Ik ga op de bank zitten. ‘Waar is Renate?’
‘Op haar werk. Ze is juf. Op de basisschool waar ik als kind heb gezeten. Ze geeft les aan groep vier.’ Hij glimlacht en zwijgt dan even. ‘Sorry. Is dit raar voor je?’
‘We zijn tien jaar uit elkaar, ik denk dat ik wel over onze breuk heen ben.’
Hij bloost. ‘Zo bedoel ik het niet. Ik dacht gewoon, nou ja. We hebben nooit meer gepraat. Officieel is het niet eens uitgegaan.’
‘Nee, dat is waar. Je kwam me gewoon niet meer opzoeken.’
Hij kleurt nog roder. Ik kijk naar zijn hand. De trouwring glimt.
Ik herinner me scherp hoe hij me kuste. Hoe hij smaakte naar bier en iets anders, naar mannelijkheid dacht ik toen.
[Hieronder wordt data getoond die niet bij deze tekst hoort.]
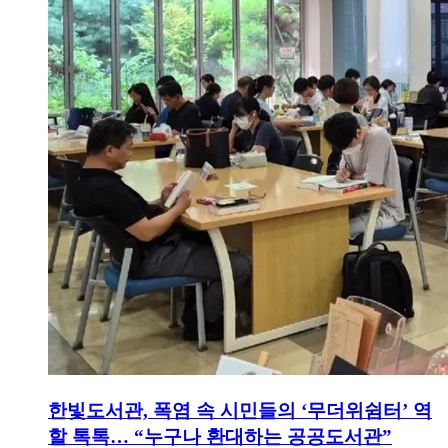
한빛도서관, 폭염 속 시민들의 ‘무더위쉼터’ 역
할 톡톡… “누구나 환대하는 공공도서관”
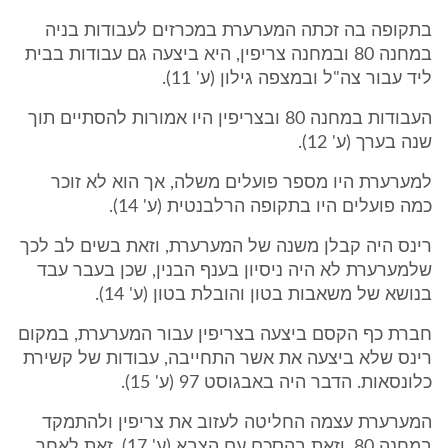
בתקופה בה זכתה המערערת במכרזים לעבודות בניה
במחנה 80 ובמחנה צריפין, היא ביצעה גם עבודות בבית
ליד עבור צה"ל ובמצפה גילון (ע' 11).
העבודות במחנה 80 ובצריפין היו אמורות להסתיים תוך
שנה בערך (ע' 12).
למערערת היו מספר פועלים משלה, אך הוא לא זוכר
כמה פועלים היו בתקופה הרלבנטית (ע' 14).
רינס היה קבלן משנה של המערערת, וזאת בשים לב לכך
שלמערערת לא היה ניסיון בענף הבנין, שכן בעבר עבד
בנושא של משאבות בטון והובלת בטון (ע' 14).
חברת כף הקסם ביצעה בצריפין עבור המערערת, במקום
רינס שלא ביצעה את אשר התחייבה, עבודות של קשירת
כלונסאות. הדבר היה באבגוסט 97 (ע' 15).
המערערת עצמה החליטה לעזוב את צריפין ולהתמקד
במחנה 80, וזאת בהסכם עם הצבא (ע' 17). זאת לאחר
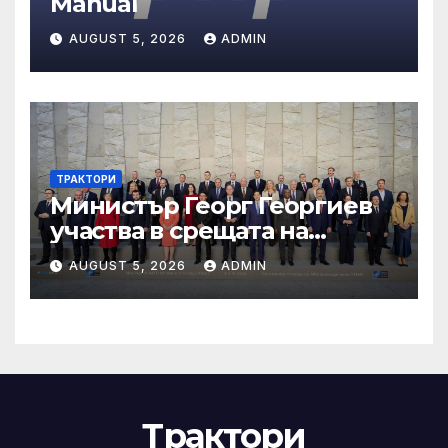
Manual
AUGUST 5, 2026
ADMIN
ТРАКТОРИ
Министър Георг Георгиев
участва в срещата на
министрите на външните
AUGUST 5, 2026
ADMIN
работи на НАТО
Трактори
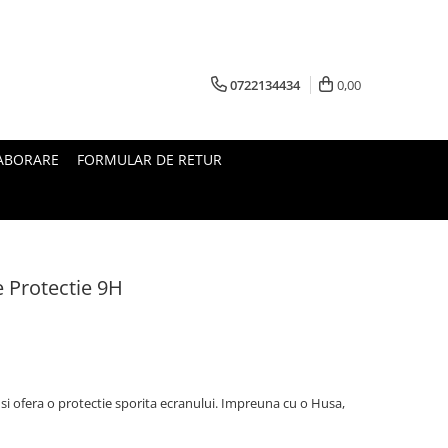
0722134434
0,00
ABORARE
FORMULAR DE RETUR
 Protectie 9H
i ofera o protectie sporita ecranului. Impreuna cu o Husa,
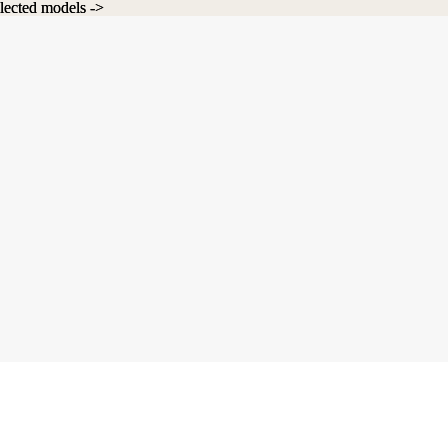
lected models ->
lected models ->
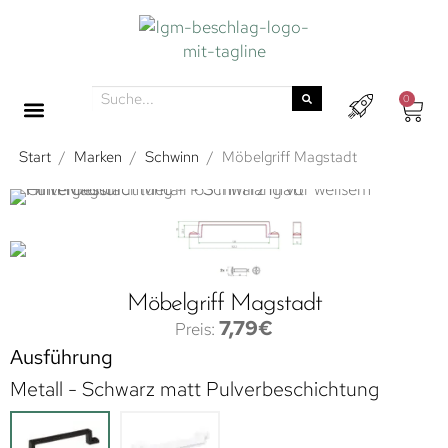
0
Start
/
Marken
/
Schwinn
/
Möbelgriff Magstadt
Möbelgriff Magstadt
7,79
€
Ausführung
Metall - Schwarz matt Pulverbeschichtung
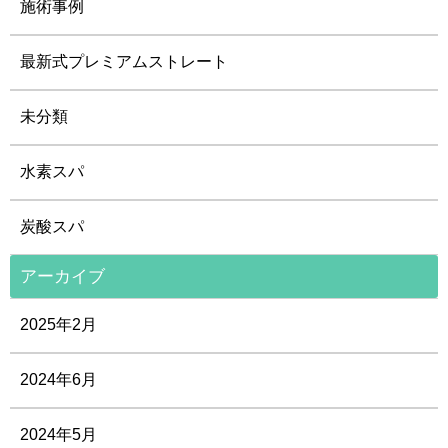
施術事例
最新式プレミアムストレート
未分類
水素スパ
炭酸スパ
アーカイブ
2025年2月
2024年6月
2024年5月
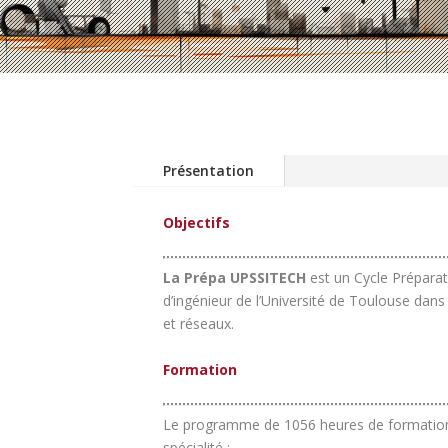
Présentation
Objectifs
La Prépa UPSSITECH
est un Cycle Prépara
d’ingénieur de l’Université de Toulouse dans
et réseaux.
Formation
Le programme de 1056 heures de formation 
spécialité :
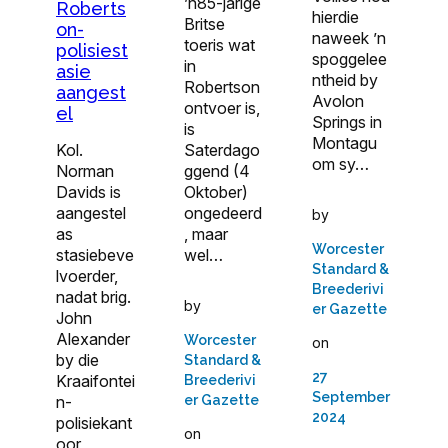
’n85-jarige
Roberts
hierdie
Britse
on-
naweek ’n
toeris wat
polisiest
spoggelee
in
asie
ntheid by
Robertson
aangest
Avolon
ontvoer is,
el
Springs in
is
Montagu
Kol.
Saterdago
om sy…
Norman
ggend (4
Davids is
Oktober)
aangestel
ongedeerd
by
as
, maar
Worcester
stasiebeve
wel…
Standard &
lvoerder,
Breederivi
nadat brig.
by
er Gazette
John
Alexander
Worcester
on
by die
Standard &
27
Kraaifontei
Breederivi
September
n-
er Gazette
2024
polisiekant
on
oor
Ik herinner me hoe zijn tong naar binnen was geglipt en tegen mijn tanden aandrukte. ‘Je moet je mond open doen,’ fluisterde hij schor. Ik had al eerder gezoend, maar voelde me ineens versteend en onervaren.
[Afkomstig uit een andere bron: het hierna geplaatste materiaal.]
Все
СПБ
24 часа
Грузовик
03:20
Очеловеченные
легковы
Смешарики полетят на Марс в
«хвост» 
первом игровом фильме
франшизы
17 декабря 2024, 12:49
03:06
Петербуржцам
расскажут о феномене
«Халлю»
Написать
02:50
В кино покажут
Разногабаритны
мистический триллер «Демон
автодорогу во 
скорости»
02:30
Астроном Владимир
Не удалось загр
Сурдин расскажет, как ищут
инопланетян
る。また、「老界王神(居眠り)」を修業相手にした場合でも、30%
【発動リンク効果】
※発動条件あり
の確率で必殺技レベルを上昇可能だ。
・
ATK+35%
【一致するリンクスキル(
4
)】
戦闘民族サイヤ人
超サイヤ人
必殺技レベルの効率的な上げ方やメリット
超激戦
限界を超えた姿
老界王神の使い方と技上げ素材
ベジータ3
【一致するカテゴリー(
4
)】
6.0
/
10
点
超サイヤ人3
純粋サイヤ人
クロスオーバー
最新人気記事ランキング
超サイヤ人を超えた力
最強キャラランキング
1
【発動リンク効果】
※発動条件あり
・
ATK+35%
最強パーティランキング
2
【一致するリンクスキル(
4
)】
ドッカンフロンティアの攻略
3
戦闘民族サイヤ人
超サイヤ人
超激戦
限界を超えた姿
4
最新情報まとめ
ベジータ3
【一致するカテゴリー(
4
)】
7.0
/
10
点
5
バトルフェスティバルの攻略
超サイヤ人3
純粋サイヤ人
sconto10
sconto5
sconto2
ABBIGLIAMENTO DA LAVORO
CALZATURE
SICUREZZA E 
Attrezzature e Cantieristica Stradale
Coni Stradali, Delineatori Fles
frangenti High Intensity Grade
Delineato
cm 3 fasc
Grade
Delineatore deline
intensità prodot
‘We hoeven het hier niet over te hebben,’ zeg ik. ‘Het is lang geleden.’
Ik hoor de bovenburen rommelen. Voetstappen boven mijn hoofd.
‘Denk je dat het anders had kunnen lopen tussen ons?’ vraagt Sebas. ‘Als je niet ziek was geworden? Denk je dat we dan nog samen waren geweest?’
Ik zwijg even. Ik weet niet hoe ik dit soort vragen moet beantwoorden. Hij legt een hand op mijn schouder en geeft mij een zacht kneepje.
‘Je was ineens ziek,’ zegt hij dan. ‘Je was gezond en toen werd je ziek. Zonder duidelijke aanleiding, zonder diagnose. Ik wist niet wat ik tegen anderen moest zeggen, niemand begreep het.’ Tot mijn verbazing slaat hij zijn hand voor zijn gezicht en begint te huilen. Zijn zachte snikken gaan langzaam over in diepe, overdreven uithalen. Hij klinkt als een overstuur kind.
Ik blijf roerloos zitten en wacht tot het over is. Ik denk aan de kerstbomen, de geur van verrot hout en vuur. De snikhete zomer vol seks en genot. Het jaar erna, de ziekenhuisbezoeken en vage verhalen. ‘Misschien moet je er maar mee leren leven,’ zei een arts.
Later hadden ze de autoantistoffen gevonden. En nog veel later zou ik genezen.
Sebas snikt. Een droge, holle snik; als een naschok. Hij buigt naar voren en drukt zijn lippen tegen de mijne. Ik houd me stil. Proef het zout van zijn tranen. Bal mijn hand tot een vuist.